ECONOMICS (CBSE/UGC NET)

ECONOMICS

AGGREGATE DEMAND

Question [CLICK ON ANY CHOICE TO KNOW THE RIGHT ANSWER]
The aggregate supply curve (short-run) slopes upward and to the right because:
A
changes in wages and other resource prices completely offset changes in the price level.
B
the price level is flexible upward but inflexible downward.
C
supply creates its own demand.
D
wages and other resource prices adjust only slowly to changes in the price level.
Explanation: 

Detailed explanation-1: -According to the sticky-wage theory, the short-run aggregate-supply curve slopes upward because nominal wages are slow to adjust to changing economic conditions. In other words, wages are “sticky” in the short run.

Detailed explanation-2: -The short-run aggregate supply curve is upward sloping because the quantity supplied increases when the price rises. In the short-run, firms have one fixed factor of production (usually capital ). When the curve shifts outward the output and real GDP increase at a given price.

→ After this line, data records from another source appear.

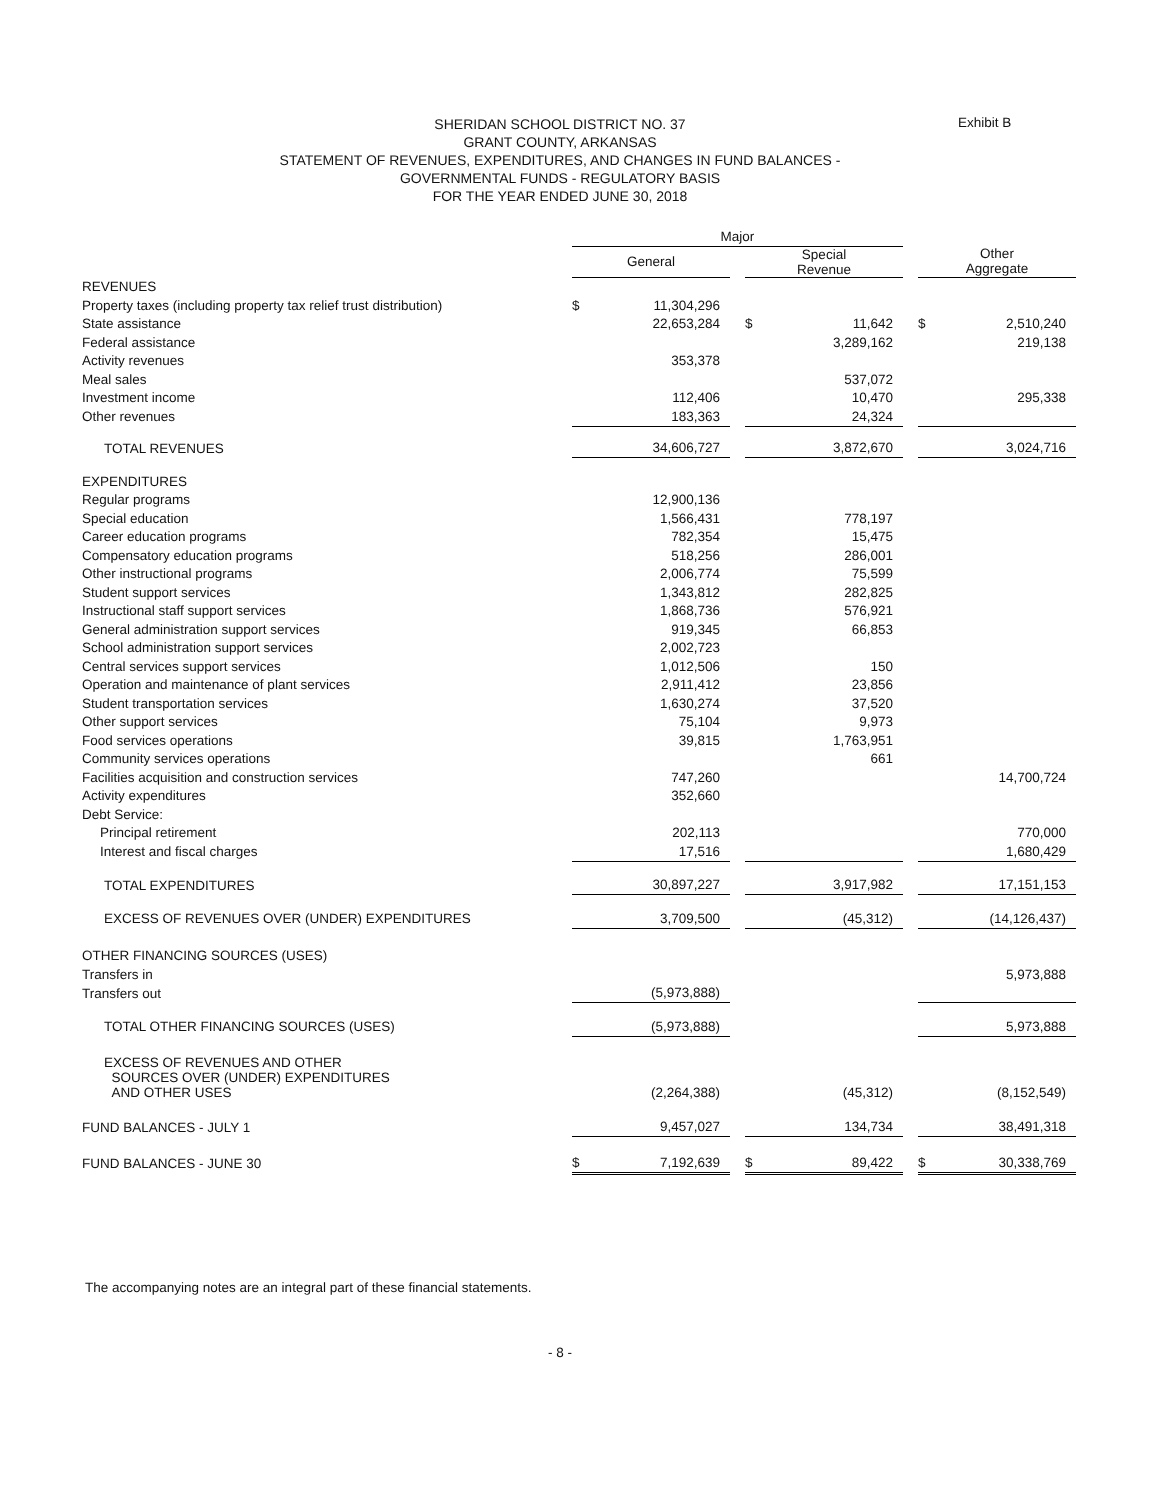Exhibit B
SHERIDAN SCHOOL DISTRICT NO. 37
GRANT COUNTY, ARKANSAS
STATEMENT OF REVENUES, EXPENDITURES, AND CHANGES IN FUND BALANCES -
GOVERNMENTAL FUNDS - REGULATORY BASIS
FOR THE YEAR ENDED JUNE 30, 2018
| | Major | | | | | | | |
| | General | | | Special Revenue | | | Other Aggregate | |
| REVENUES | | | | | | | | |
| Property taxes (including property tax relief trust distribution) | $ | 11,304,296 | | | | | | |
| State assistance | | 22,653,284 | | $ | 11,642 | | $ | 2,510,240 |
| Federal assistance | | | | | 3,289,162 | | | 219,138 |
| Activity revenues | | 353,378 | | | | | | |
| Meal sales | | | | | 537,072 | | | |
| Investment income | | 112,406 | | | 10,470 | | | 295,338 |
| Other revenues | | 183,363 | | | 24,324 | | | |
| TOTAL REVENUES | | 34,606,727 | | | 3,872,670 | | | 3,024,716 |
| EXPENDITURES | | | | | | | | |
| Regular programs | | 12,900,136 | | | | | | |
| Special education | | 1,566,431 | | | 778,197 | | | |
| Career education programs | | 782,354 | | | 15,475 | | | |
| Compensatory education programs | | 518,256 | | | 286,001 | | | |
| Other instructional programs | | 2,006,774 | | | 75,599 | | | |
| Student support services | | 1,343,812 | | | 282,825 | | | |
| Instructional staff support services | | 1,868,736 | | | 576,921 | | | |
| General administration support services | | 919,345 | | | 66,853 | | | |
| School administration support services | | 2,002,723 | | | | | | |
| Central services support services | | 1,012,506 | | | 150 | | | |
| Operation and maintenance of plant services | | 2,911,412 | | | 23,856 | | | |
| Student transportation services | | 1,630,274 | | | 37,520 | | | |
| Other support services | | 75,104 | | | 9,973 | | | |
| Food services operations | | 39,815 | | | 1,763,951 | | | |
| Community services operations | | | | | 661 | | | |
| Facilities acquisition and construction services | | 747,260 | | | | | | 14,700,724 |
| Activity expenditures | | 352,660 | | | | | | |
| Debt Service: | | | | | | | | |
| Principal retirement | | 202,113 | | | | | | 770,000 |
| Interest and fiscal charges | | 17,516 | | | | | | 1,680,429 |
| TOTAL EXPENDITURES | | 30,897,227 | | | 3,917,982 | | | 17,151,153 |
| EXCESS OF REVENUES OVER (UNDER) EXPENDITURES | | 3,709,500 | | | (45,312) | | | (14,126,437) |
| OTHER FINANCING SOURCES (USES) | | | | | | | | |
| Transfers in | | | | | | | | 5,973,888 |
| Transfers out | | (5,973,888) | | | | | | |
| TOTAL OTHER FINANCING SOURCES (USES) | | (5,973,888) | | | | | | 5,973,888 |
| EXCESS OF REVENUES AND OTHER SOURCES OVER (UNDER) EXPENDITURES AND OTHER USES | | (2,264,388) | | | (45,312) | | | (8,152,549) |
| FUND BALANCES - JULY 1 | | 9,457,027 | | | 134,734 | | | 38,491,318 |
| FUND BALANCES - JUNE 30 | $ | 7,192,639 | | $ | 89,422 | | $ | 30,338,769 |
The accompanying notes are an integral part of these financial statements.
- 8 -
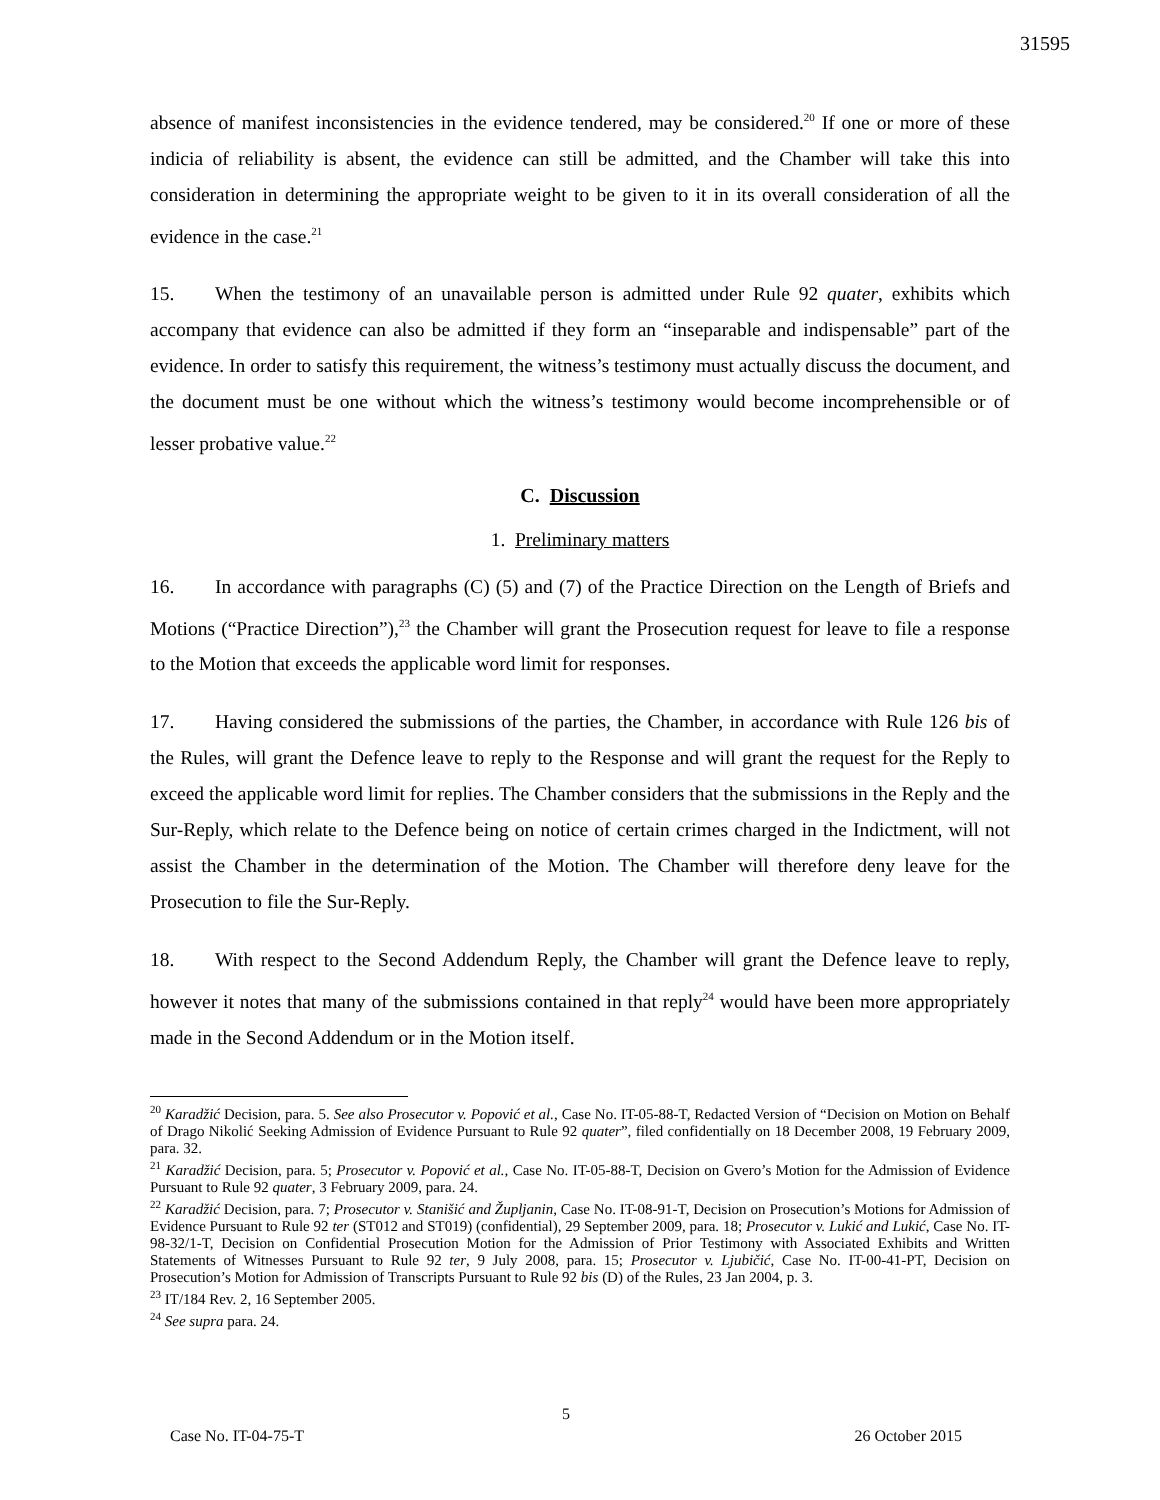31595
absence of manifest inconsistencies in the evidence tendered, may be considered.<sup>20</sup> If one or more of these indicia of reliability is absent, the evidence can still be admitted, and the Chamber will take this into consideration in determining the appropriate weight to be given to it in its overall consideration of all the evidence in the case.<sup>21</sup>
15. When the testimony of an unavailable person is admitted under Rule 92 quater, exhibits which accompany that evidence can also be admitted if they form an “inseparable and indispensable” part of the evidence. In order to satisfy this requirement, the witness’s testimony must actually discuss the document, and the document must be one without which the witness’s testimony would become incomprehensible or of lesser probative value.<sup>22</sup>
C. Discussion
1. Preliminary matters
16. In accordance with paragraphs (C) (5) and (7) of the Practice Direction on the Length of Briefs and Motions (“Practice Direction”),<sup>23</sup> the Chamber will grant the Prosecution request for leave to file a response to the Motion that exceeds the applicable word limit for responses.
17. Having considered the submissions of the parties, the Chamber, in accordance with Rule 126 bis of the Rules, will grant the Defence leave to reply to the Response and will grant the request for the Reply to exceed the applicable word limit for replies. The Chamber considers that the submissions in the Reply and the Sur-Reply, which relate to the Defence being on notice of certain crimes charged in the Indictment, will not assist the Chamber in the determination of the Motion. The Chamber will therefore deny leave for the Prosecution to file the Sur-Reply.
18. With respect to the Second Addendum Reply, the Chamber will grant the Defence leave to reply, however it notes that many of the submissions contained in that reply<sup>24</sup> would have been more appropriately made in the Second Addendum or in the Motion itself.
<sup>20</sup> Karadžić Decision, para. 5. See also Prosecutor v. Popović et al., Case No. IT-05-88-T, Redacted Version of “Decision on Motion on Behalf of Drago Nikolić Seeking Admission of Evidence Pursuant to Rule 92 quater”, filed confidentially on 18 December 2008, 19 February 2009, para. 32.
<sup>21</sup> Karadžić Decision, para. 5; Prosecutor v. Popović et al., Case No. IT-05-88-T, Decision on Gvero’s Motion for the Admission of Evidence Pursuant to Rule 92 quater, 3 February 2009, para. 24.
<sup>22</sup> Karadžić Decision, para. 7; Prosecutor v. Stanišić and Župljanin, Case No. IT-08-91-T, Decision on Prosecution’s Motions for Admission of Evidence Pursuant to Rule 92 ter (ST012 and ST019) (confidential), 29 September 2009, para. 18; Prosecutor v. Lukić and Lukić, Case No. IT-98-32/1-T, Decision on Confidential Prosecution Motion for the Admission of Prior Testimony with Associated Exhibits and Written Statements of Witnesses Pursuant to Rule 92 ter, 9 July 2008, para. 15; Prosecutor v. Ljubičić, Case No. IT-00-41-PT, Decision on Prosecution’s Motion for Admission of Transcripts Pursuant to Rule 92 bis (D) of the Rules, 23 Jan 2004, p. 3.
<sup>23</sup> IT/184 Rev. 2, 16 September 2005.
<sup>24</sup> See supra para. 24.
5
Case No. IT-04-75-T 26 October 2015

Detailed explanation-3: -A decrease in aggregate demand will cause the short-run aggregate supply curve shift to rightward or downward direction because workers and firms will adjust their expectation of wages and prices downwards and they will accept lower wages and prices.

Detailed explanation-4: -Because monetary authorities will raise the real interest rate to keep inflation in check as inflation rises, its aggregate demand curve falls downward. Because inflation goes up when output rises compared to output, the short-run supply curve slopes higher.

Detailed explanation-5: -For example, the short-run aggregate supply curve slopes upward due to the lag between product prices and resource prices that makes it profitable for firms to increase output when the price level rises. The long-run aggregate supply curve is vertical when a country is at full employment.